I’ve turned my hut over to friend and landlady, Cynther, who lives below me, and who plans on covering the hut in morning glory vines, creating a blue poof in the field. I like that image.  Better than being incinerated as a burn pile.

Saturday, May 9, 2015

DRIVIN' N' TRASHIN'

#1 tossed trash

Dearest Readers,

Last Saturday morning I volunteered to pick up litter along a two-lane paved road that runs through Peacham, Vermont, called the Bayley-Hazen road, originally a military highway built up to the Canadian border during the American Revolution.
 
Etta and my Green-Up, clean-up route

It was Green Up Day in the state. My dog Etta James and I walked 1-1/2 miles along one shoulder and returned to my parked car along the opposite side for another mile and a half. We probably walked five miles altogether. Most of the junk tossed from cars had landed off the shoulder and came to rest in fields and down slight embankments. So I scurried down, then plodded back up, again and again. Etta was sick of it after a half-mile, and pulled back constantly. Mistake to have taken her.
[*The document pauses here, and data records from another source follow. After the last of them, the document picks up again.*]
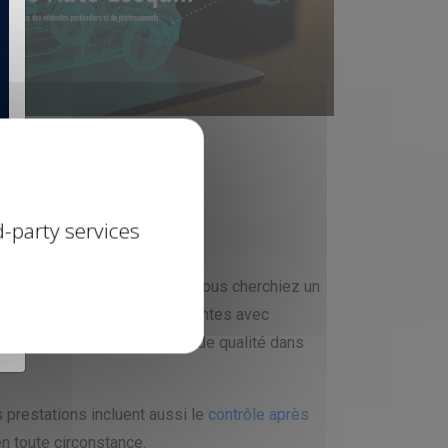
X
d-party services
 Sainghin-en-Mélantois. Que vous cherchiez un
nible pour répondre à vos attentes avec
Marcq, assurant un service de qualité dans
 prestations incluent aussi le
contrôle après
en toute circonstance.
I did not take pictures because my hands were gloved and covered in stinky stuff. I had a trash bag in one hand and Etta's leash in the other. So, I’ve created a gallery of drawings of the top ten most popular object-projectiles.

         1.   Number one is Bud Light in mangled cans…far and away the top tossed trash. (See above)


         2.  Number two is Bud Light in bottles. I learned to empty all liquid to lighten the load. 


           3.  Number three is an assortment of water and soda bottles.




                4.    Battered paper coffee cups and steamrollered plastic lids



         5.   Round chewing tobacco tins, often flattened and resting with or without their lids.


             6.     Number six is the little white plastic mouth-pieces from some sort of small cigar or cigarette. Cigarette butts were everywhere too, but after a while my back refused to bend down to retrieve them.



          7.    Number seven goes to Marlboro cigarette boxes.


           8.  Eight is crumpled paper napkins melting back to bleached cellulose.


          9.   Zip-Lock baggies filled with anonymous rotting food or mysterious substances. You do not want to unzip them!


           10.   Crumpled paper plates with grease stains from pizza or something else.

I was surprised to find only a few chips bags, but I encountered 
One wild windshield wiper, 
A partially buried shirt, 
A plastic tarp in a heap, 
A rusting space heater that I could not pick up, and 
A dog skull and bones. Poor thing landed in some bushes down an embankment. I left his remains in peace.

All this got me thinking and questioning,  “Who is lobbing this stuff into the landscape and why are we so addicted? The litter is mostly the packaging around our cravings for sweets, caffeine, alcohol, and nicotine–the containers for ingestibles.

An Atlanta artist and friend, Susie Winton makes art from small things that are thrown out, overlooked or not considered important. See her artwork here. Susie says, “I use common materials and the found object to refocus, to better see the world around me and the life I live”.  I see her work as also being about the experience of aging. Susie is like an urban archaeologist, finding traces of life in the detritus that gets left behind.


Green up Day is like that too. More than a good deed to beautify the scenery, picking up waste is a study in what is both important and not important in the culture at large, and how we view our place on the land.